Yes, when you preview or run a video on the desktop. Impeller is Flutter’s current renderer, and it draws shaders, grain, and blend modes the way the encoded video does:

Terminal window
flutter run --enable-impeller

Rendering to a file does not need it: the headless pipeline produces the final frames on its own. Impeller affects the live desktop preview only.

Text, images, video clips, charts, code and terminal blocks, Markdown, annotations, audio, and captions. Multi-aspect and data-driven templates ship. Three element types (Mermaid, WebView, Html) are documented but their live transport is deferred: see the next answer.

Mermaid, WebView, and Html rasterize an external source (a Mermaid diagram, a web page, a Flutter subtree) once before the frame loop, then paint the cached image every frame. The element types and their painting are part of v1, but the live headless-Chrome transport that captures the source is deferred.

They are marked @experimental. To use them you inject a SnapshotService that provides the rasterized bytes; without one, a render of these elements raises a FluvieSnapshotUnavailableError. Their tests carry the snapshot tag and run only where a live renderer is configured. See Diagrams and web pages.

Goldens render through Alchemist at a fixed fps, a fixed seed, and DPR 1.0. CI goldens use the Ahem font and run everywhere; platform goldens use bundled fonts and run on the Linux baseline.

Write the test, then generate the baseline and review the PNG before committing:

Terminal window
flutter test --update-goldens --tags golden

Tag the test golden.

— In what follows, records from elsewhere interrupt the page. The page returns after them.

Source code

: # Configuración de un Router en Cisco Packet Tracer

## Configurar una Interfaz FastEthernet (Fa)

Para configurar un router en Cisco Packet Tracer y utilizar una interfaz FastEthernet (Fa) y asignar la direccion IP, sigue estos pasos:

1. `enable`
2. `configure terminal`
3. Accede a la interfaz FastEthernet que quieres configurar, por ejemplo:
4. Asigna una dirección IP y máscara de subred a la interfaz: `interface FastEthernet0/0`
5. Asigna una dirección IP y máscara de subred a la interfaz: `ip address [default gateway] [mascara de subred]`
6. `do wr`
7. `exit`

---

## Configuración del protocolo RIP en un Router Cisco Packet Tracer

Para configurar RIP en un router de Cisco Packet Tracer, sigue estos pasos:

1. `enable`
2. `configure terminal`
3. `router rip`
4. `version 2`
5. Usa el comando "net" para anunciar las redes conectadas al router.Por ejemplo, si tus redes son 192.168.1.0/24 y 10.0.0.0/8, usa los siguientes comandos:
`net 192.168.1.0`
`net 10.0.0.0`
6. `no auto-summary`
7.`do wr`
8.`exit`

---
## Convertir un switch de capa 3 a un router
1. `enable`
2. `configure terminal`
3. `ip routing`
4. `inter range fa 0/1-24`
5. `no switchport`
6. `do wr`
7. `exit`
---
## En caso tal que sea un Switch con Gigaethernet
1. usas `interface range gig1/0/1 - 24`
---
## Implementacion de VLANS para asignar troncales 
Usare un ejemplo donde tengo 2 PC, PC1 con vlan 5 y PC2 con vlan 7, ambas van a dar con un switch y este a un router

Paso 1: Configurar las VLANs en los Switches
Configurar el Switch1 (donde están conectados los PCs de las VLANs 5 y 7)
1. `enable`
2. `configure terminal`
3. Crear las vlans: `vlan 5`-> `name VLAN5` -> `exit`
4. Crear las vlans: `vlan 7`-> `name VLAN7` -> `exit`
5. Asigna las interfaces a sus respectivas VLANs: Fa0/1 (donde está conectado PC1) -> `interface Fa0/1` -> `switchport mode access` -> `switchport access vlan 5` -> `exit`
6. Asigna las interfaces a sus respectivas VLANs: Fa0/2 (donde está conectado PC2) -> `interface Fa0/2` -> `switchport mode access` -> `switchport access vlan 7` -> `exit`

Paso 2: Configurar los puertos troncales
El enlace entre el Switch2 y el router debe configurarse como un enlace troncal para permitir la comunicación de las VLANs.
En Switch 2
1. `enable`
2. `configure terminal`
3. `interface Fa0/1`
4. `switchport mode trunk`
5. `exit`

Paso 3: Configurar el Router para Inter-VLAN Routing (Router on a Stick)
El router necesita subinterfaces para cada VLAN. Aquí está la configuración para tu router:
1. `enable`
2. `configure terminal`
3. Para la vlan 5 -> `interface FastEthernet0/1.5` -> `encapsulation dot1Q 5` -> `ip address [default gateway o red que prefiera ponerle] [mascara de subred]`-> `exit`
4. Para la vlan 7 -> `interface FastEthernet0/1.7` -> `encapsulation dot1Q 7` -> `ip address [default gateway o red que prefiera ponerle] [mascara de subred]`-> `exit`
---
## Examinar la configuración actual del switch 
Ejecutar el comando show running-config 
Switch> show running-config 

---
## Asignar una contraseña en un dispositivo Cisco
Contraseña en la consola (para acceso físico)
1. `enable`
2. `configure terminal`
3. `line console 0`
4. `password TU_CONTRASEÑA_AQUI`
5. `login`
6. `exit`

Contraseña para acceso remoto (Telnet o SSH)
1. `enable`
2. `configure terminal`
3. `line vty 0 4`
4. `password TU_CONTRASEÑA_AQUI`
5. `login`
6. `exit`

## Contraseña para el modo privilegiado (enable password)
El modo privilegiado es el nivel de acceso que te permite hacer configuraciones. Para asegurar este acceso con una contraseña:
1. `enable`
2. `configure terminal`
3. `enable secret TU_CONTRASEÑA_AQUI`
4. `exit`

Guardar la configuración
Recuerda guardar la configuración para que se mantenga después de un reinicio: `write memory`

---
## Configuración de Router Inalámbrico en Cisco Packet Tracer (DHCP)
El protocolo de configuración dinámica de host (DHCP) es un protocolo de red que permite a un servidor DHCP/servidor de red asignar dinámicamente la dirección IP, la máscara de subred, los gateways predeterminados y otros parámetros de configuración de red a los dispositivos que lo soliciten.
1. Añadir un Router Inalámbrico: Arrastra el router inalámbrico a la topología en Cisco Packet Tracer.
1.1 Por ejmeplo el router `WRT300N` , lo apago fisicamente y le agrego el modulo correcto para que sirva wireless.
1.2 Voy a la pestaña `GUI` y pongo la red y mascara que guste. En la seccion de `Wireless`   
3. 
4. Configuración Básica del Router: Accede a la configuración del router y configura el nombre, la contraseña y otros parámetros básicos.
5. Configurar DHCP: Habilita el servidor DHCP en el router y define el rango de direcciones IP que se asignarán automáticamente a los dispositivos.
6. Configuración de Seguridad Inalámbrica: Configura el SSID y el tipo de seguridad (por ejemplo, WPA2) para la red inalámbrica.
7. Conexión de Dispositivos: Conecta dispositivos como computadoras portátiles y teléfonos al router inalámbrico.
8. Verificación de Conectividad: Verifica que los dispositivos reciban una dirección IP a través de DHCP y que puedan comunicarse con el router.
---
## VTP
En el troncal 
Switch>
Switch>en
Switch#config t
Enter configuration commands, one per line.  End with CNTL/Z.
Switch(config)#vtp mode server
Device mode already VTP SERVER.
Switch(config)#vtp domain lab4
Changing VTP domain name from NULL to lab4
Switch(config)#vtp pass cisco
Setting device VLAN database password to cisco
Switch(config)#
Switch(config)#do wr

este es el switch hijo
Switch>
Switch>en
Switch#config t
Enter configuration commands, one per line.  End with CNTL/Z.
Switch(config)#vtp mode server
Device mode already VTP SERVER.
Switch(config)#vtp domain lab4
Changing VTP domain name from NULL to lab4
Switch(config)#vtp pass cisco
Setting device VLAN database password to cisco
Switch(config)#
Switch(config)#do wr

A plain melos run test excludes goldens; melos run test:goldens runs them. See Testing guide.

Audio comes from Audio.music and Audio.sfx on Video.audio. The encoder mixes the tracks under the frames, and a beat pre-pass analyses the music before frame 0 so Trigger.beat resolves deterministically.

Captions come from Captions.fromSrt, Captions.fromVtt, or Captions.words. SRT and VTT files are parsed before frame 0; words carries inline, per-word timed cues. See Audio and captions.

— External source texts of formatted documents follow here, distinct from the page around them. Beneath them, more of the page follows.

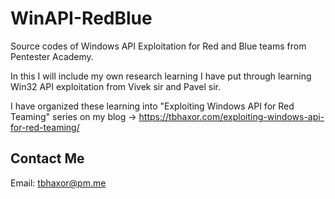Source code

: # WinAPI-RedBlue
Source codes of Windows API Exploitation for Red and Blue teams from Pentester Academy.

In this I will include my own research learning I have put through learning Win32 API exploitation from Vivek sir and Pavel sir.

I have organized these learning into "Exploiting Windows API for Red Teaming" series on my blog &rarr; https://tbhaxor.com/exploiting-windows-api-for-red-teaming/

## Contact Me

Email: tbhaxor@pm.me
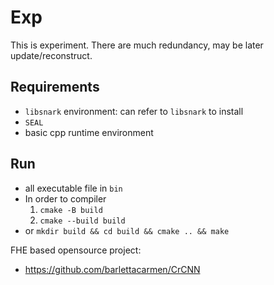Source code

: # Exp
This is experiment.
There are much redundancy, may be later update/reconstruct.

## Requirements
- `libsnark` environment: can refer to `libsnark` to install
- `SEAL`
- basic cpp runtime environment

## Run
- all executable file in `bin`
- In order to compiler
    1. `cmake -B build`
    2. `cmake --build build`
- or `mkdir build && cd build && cmake .. && make`

FHE based opensource project:
- https://github.com/barlettacarmen/CrCNN
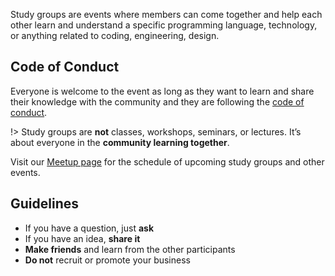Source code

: Study groups are events where members can come together and help each other learn and understand a specific programming language, technology, or anything related to coding, engineering, design.

## Code of Conduct

Everyone is welcome to the event as long as they want to learn and share their knowledge with the community and they are following the [code of conduct](https://www.womenwhocode.com/codeofconduct).


!> Study groups are **not** classes, workshops, seminars, or lectures. It’s about everyone in the **community learning together**.

Visit our [Meetup page](https://bit.ly/wwcodemanilameetups) for the schedule of upcoming study groups and other events.


## Guidelines

- If you have a question, just **ask**
- If you have an idea, **share it**
- **Make friends** and learn from the other participants
- **Do not** recruit or promote your business
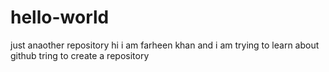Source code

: # hello-world
just anaother repository
hi i am farheen khan and i am trying to learn about github
tring to create a repository
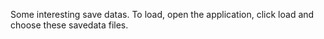 Some interesting save datas. To load, open the application, click load and
choose these savedata files.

How do I make an element react to another?

Section titled “How do I make an element react to another?”

Name the first element’s timeline with an Anchor, then trigger the second off it:

const Text('Then me', style: _line).animate([
Animation.slideFade(at: Trigger.after(intro)),
]);

intro is an Anchor on the first element. Move the first element’s timing and the second follows. See Timing and triggers.

package:fluvie/fluvie.dart is the only Fluvie entry. It exports Fluvie’s whole surface, including Image, Animation, Tween, and Clip, which share names with Flutter’s. You still import Flutter for the widgets you use, with a hide so Fluvie’s versions win:

import 'package:flutter/material.dart' hide Animation;
import 'package:fluvie/fluvie.dart';

hide Animation (add Image, Tween, or Clip if you use them) resolves the shadow. src/ stays private, so you never import an internal path. The no_src_import lint enforces this.

Where do I report a bug or a confusing API?

Section titled “Where do I report a bug or a confusing API?”

Open an issue with the bug-report template. If a public member’s intended behavior is unclear, flag it: the docs are meant to make every public member legible. See Contributing overview.